Attribute Macro command 

Source
#[command]
Expand description

Re-export the #[command] attribute macro from conduit-derive.

This is conduit’s equivalent of #[tauri::command]. Use it for named-parameter handlers:

use tauri_conduit::{command, handler};

#[command]
fn greet(name: String, greeting: String) -> String {
    format!("{greeting}, {name}!")
}

Attribute macro that transforms a function into a conduit command handler.

Preserves the original function and generates a hidden handler struct (__conduit_handler_{fn_name}) implementing [conduit_core::ConduitHandler]. Use handler! to obtain the handler struct for registration.

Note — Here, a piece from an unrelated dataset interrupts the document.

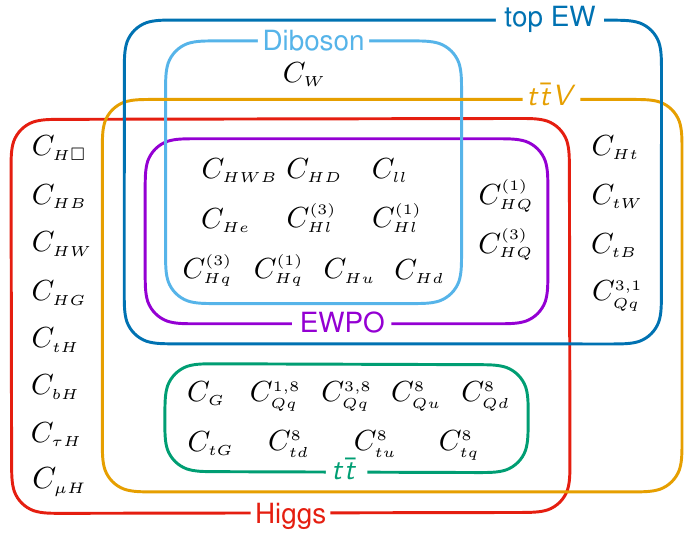
Figure 1 . Schematic representation of the datasets and their overlapping dependences on the 34 Wilson coefficients included in our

This is conduit’s 1:1 equivalent of #[tauri::command]. The macro supports:

  • Named parameters — generates a hidden args struct with #[derive(Deserialize)] and #[serde(rename_all = "camelCase")]. Rust snake_case parameters are automatically converted to camelCase in JSON, matching #[tauri::command] behavior.
  • State<T> injection — parameters whose type path ends in State are extracted from the context (which must be an AppHandle<Wry>).
  • AppHandle injection — parameters whose type path ends in AppHandle.
  • Window/WebviewWindow injection — parameters whose type path ends in Window or WebviewWindow, resolved via app_handle.get_webview_window(label).
  • Webview injection — parameters whose type path ends in Webview, resolved via app_handle.get_webview(label).
  • Result<T, E> returns — errors are converted via Display into conduit_core::Error::Handler.
  • async functions — truly async, spawned on the tokio runtime (not block_on).

§Examples

use tauri_conduit::command;

// Named parameters — frontend sends { "name": "Alice", "greeting": "Hi" }
#[command]
fn greet(name: String, greeting: String) -> String {
    format!("{greeting}, {name}!")
}

// Result return — errors become conduit_core::Error::Handler
#[command]
fn divide(a: f64, b: f64) -> Result<f64, String> {
    if b == 0.0 { Err("division by zero".into()) }
    else { Ok(a / b) }
}

// State injection + async + Result
#[command]
async fn fetch_user(state: State<'_, Db>, id: u64) -> Result<User, String> {
    state.get_user(id).await.map_err(|e| e.to_string())
}

§Error handling

When a Result-returning handler returns Err(e), the error’s Display text is sent to the frontend as a JSON error response. This matches #[tauri::command] behavior. Be careful about what information your error types expose via Display.

§Limitations

  • tauri::Wry only: Generated handlers assume tauri::Wry as the runtime backend. This is the default (and typically only) runtime in Tauri v2.
  • Multiple State<T> params: Each State<T> must use a distinct concrete type T. Tauri’s state system is keyed by TypeId, so two params with the same T will receive the same instance.
  • Name-based injection detection: State, AppHandle, Window, WebviewWindow, and Webview are identified by the last path segment of the type. Any user type with these names will be misinterpreted as a Tauri injectable type. Rename your types to avoid false matches.
  • Name-based Result detection: The return type is detected as Result by checking the last path segment. Type aliases like type MyResult<T> = Result<T, E> are NOT detected as Result returns and will be serialized directly instead of unwrapping Ok/Err.
  • Window/Webview require label: Window and Webview injection requires the frontend to send the X-Conduit-Webview header (handled automatically by the TS client). If no label is available, the handler returns an error.
  • No impl block support: The macro generates struct definitions at the call site, which is illegal inside impl blocks. Only use #[command] on free-standing functions.